Com o quinto mês de gestação o feto reage a estímulos auditivos que estão sempre presentes no seu desenvolvimento, estimulando as capacidades linguísticas e psicossociais.
O som tem um papel essencial no crescimento do feto, mostra-lhe que existe algo mais a descobrir e faz-lhe companhia. Por esta razão é necessário que a grávida comunique com o filho.
Está provado que o bebé distingue a voz da mãe da das outras pessoas e que, ao fim de um mês, reage ao seu próprio nome, quando pronunciado por ela.
O feto não é um sujeito passivo, no útero materno e capta os sentimentos da mãe. Como por exemplo a ansiedade. A ansiedade materna é até benéfica para o feto, pois ao perturbar a neutralidade do ambiente uterino, perturba-o também, consciencializando-o de que é um ser distinto, separado desse ambiente.
O consumo excessivo de álcool, tabaco, medicamentos e uma alimentação desequilibrada traduzem uma grande ansiedade materna e são altamente prejudiciais ao desenvolvimento físico e psíquico do feto.
Dar pontapés e mexer-se mais activamente é a forma do bebé alertar a mãe de que está a ser perturbado. Imediatamente a futura mãe capta a mensagem e começa a passar a mão delicadamente na sua barriga, passando para o feto uma atitude de compreensão, carinho e protecção.
O feto capta todas as emoções maternas:
As que o fazem entrar em sofrimento, como a ansiedade, temor e incertezas, provocam-lhe reacções mais fortes e contínuas.

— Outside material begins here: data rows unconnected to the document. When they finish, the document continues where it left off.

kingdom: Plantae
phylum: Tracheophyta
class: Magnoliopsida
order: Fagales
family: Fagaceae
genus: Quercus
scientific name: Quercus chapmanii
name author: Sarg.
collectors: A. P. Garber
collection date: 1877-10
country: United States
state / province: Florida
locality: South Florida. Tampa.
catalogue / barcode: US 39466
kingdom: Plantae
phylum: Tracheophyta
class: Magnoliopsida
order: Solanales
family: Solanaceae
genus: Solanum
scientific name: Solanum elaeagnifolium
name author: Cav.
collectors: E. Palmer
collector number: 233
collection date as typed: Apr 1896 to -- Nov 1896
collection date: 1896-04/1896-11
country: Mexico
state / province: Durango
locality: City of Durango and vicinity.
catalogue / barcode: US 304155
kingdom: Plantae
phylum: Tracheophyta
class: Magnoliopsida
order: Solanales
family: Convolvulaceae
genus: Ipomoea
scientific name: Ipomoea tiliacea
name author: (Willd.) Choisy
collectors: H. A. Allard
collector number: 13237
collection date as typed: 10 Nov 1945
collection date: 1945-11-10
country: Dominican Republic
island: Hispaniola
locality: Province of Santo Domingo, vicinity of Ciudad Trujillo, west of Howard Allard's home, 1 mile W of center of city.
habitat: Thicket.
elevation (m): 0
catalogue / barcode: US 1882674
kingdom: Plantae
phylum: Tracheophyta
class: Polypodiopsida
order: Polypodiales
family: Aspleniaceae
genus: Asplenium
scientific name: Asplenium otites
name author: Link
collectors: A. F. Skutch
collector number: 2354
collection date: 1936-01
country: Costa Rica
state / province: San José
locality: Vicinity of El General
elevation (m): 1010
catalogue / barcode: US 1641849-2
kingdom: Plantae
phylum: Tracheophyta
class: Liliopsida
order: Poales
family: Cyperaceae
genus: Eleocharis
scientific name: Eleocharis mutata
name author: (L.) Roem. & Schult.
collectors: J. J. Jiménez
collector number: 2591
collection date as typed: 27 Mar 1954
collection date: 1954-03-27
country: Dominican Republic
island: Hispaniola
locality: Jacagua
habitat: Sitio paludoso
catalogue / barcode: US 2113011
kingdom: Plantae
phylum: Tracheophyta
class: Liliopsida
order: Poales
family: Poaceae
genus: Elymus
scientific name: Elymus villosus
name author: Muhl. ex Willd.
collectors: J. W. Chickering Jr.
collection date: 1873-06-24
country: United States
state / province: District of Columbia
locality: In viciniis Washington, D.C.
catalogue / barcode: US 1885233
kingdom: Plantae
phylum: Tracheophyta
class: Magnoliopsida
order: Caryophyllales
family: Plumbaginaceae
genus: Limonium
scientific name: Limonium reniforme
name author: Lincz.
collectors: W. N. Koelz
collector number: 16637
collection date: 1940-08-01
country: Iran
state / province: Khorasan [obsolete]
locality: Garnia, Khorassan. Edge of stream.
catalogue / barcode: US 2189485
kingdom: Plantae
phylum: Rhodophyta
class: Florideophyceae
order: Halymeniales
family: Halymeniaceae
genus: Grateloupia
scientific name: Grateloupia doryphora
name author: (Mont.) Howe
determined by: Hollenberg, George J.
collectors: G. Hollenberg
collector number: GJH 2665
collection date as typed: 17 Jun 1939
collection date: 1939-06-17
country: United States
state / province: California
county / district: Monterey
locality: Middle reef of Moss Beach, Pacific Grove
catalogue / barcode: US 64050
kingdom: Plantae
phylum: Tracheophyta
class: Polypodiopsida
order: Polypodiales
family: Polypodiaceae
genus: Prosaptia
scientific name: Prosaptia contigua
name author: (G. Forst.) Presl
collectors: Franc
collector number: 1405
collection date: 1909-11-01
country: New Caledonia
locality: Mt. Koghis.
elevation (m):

Acontecimentos graves, como perdas, ou situações que atingem directamente a gestante, como por exemplo discussões conjugais ou com pessoas próximas, são causas de grande sofrimento fetal e, muitas vezes, não há como evita-los. As de alegria e felicidade, por não alterarem o ambiente intra-uterino, permitem que os seus movimentos permaneçam suaves e harmoniosos.
Em suma, cada um de nós ao nascer, é a linguagem do desejo dos pais.